Roderic Dunnett is a freelance journalist whose work has appeared in The Times, Financial Times, Guardian, Opera, Music and Musicians and The Musical Times. He wrote and presented the BBC Radio 3 series Britannia at the Opera last year and his illustrated outline biographies of Dvorak and Debussy were recently published by the Exley Press. He is an authority on the music of Ivor Gurney and has written many articles for music magazines and national newspapers as well as contributing to the IGS’s Annual Journal. (‘Patterns of Bright Green’- Vol 1, 1995 and ‘The Rightness of Gurney’ – Vol 2, 1996)
April Fredrick grew up in rural Wisconsin and began her vocal studies with Catherine McCord-Larsen at North Western College in Minnesota. She went on to gain an MMus in Vocal Performance and a PhD on the late songs of Ivor Gurney at the Royal Academy of Music, studying with Jane Highfield and Dominic Wheeler. April has performed widely as a soloist in recital and oratorio venues in the UK, including St. John’s Smith Square and Queen Elizabeth Hall in London and the Holywell Music Room in Oxford. Recent performances have included Vaughan Williams’ Dona Nobis Pacem with David Parry and the English Chamber Orchestra and the role of ‘Zora’ in the world premiere of Gloria Coates’ chamber opera A Stolen Identity in Munich. Her first solo disc, including Barber’s Knoxville: Summer of 1915 and Copland’s Eight Songs of Emily Dickinson, has been released on the SOMM label.
Rolf Jordan is a former chairman of the Ivor Gurney Society. Until recently he was the editor of the Finzi Journal and of the Finzi anthology, The Clock of the Years (Chosen Press, 2007). He was recipient of a Finzi Trust Travel Scholarship in 2008. As a writer on British music he has contributed articles to the Ivor Gurney Society Journal, the British Music Society Journal and RVW Society Newsletter.

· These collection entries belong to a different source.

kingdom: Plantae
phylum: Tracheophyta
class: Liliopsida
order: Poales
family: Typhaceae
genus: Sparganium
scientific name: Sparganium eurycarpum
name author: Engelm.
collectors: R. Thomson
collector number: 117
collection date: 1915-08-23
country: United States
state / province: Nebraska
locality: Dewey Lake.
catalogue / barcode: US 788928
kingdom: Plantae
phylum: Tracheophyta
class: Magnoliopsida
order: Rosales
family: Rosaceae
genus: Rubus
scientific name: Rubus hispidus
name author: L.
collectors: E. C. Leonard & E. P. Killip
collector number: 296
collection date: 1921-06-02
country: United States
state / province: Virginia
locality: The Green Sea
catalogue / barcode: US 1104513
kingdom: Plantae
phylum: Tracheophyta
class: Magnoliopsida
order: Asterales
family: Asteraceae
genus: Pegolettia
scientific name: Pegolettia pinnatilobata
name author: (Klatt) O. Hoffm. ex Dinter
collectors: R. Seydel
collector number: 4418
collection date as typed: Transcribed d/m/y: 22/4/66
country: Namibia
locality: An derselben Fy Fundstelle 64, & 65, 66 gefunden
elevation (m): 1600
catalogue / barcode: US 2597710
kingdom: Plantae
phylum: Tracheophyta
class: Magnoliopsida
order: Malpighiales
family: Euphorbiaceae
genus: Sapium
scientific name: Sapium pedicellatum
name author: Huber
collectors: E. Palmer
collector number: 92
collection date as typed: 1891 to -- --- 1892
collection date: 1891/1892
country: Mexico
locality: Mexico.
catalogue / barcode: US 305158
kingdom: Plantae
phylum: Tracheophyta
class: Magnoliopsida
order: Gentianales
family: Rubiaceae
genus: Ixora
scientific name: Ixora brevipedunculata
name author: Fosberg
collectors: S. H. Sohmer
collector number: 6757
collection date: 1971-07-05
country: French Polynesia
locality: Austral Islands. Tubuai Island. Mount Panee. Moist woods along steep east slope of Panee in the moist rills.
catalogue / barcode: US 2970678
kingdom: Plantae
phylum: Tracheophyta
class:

He is currently preparing a joint biography of the singer James Campbell Mcinnes and composer Graham Peel.
Tim Kendall read English at Christ Church, Oxford, and completed his D. Phil on Northern Irish poetry in 1994. After holding several short-term teaching posts in Oxford, he became the Sir James Knott Research Fellow at the University of Newcastle. In 1997 he was appointed to his first permanent post, at the University of Bristol. He joined Exeter as Professor of English Literature in 2006, and became Head of Department in 2009. Tim has published a volume of poetry Strange Land (Carcanet, 2005) and authored and edited books on Sylvia Plath, Paul Muldoon, and British war poetry. His most recent publication was The Art of Robert Frost (Yale UP, 2012), and his next will be an anthology of First World War poetry (Oxford World’s Classics, 2013). With Philip Lancaster, he is working on a 3-volume variorum edition of Ivor Gurney’s complete poetry and prose for Oxford English Texts. The first of these volumes, covering the period up to September 1922, will appear in 2014. For further information please see:
http://en.wikipedia.org/wiki/Tim_Kendall.
Kate Kennedy is a Research Fellow in English and Music at Girton College, Cambridge, where she is also Director of Studies in Music. She specialises in twentieth century music and literature, particularly of the First World War. She studied both English and Music at Cambridge, and continued her studies as a cellist at the Royal College of Music, before completing a masters in Biography at King’s College, London. Her PhD was on the songs and poems of Ivor Gurney. She has published numerous papers on music and literature around the First World War, and is co-editing The Silent Morning: Cultural Responses to the Armistice, 1918. She has also co-edited and contributed to a special edition of the Journal of First World War Studies, entitled ‘The First World War: Music, Literature, Memory’. She is currently engaged in writing a critical biography of Ivor Gurney to be published by OUP.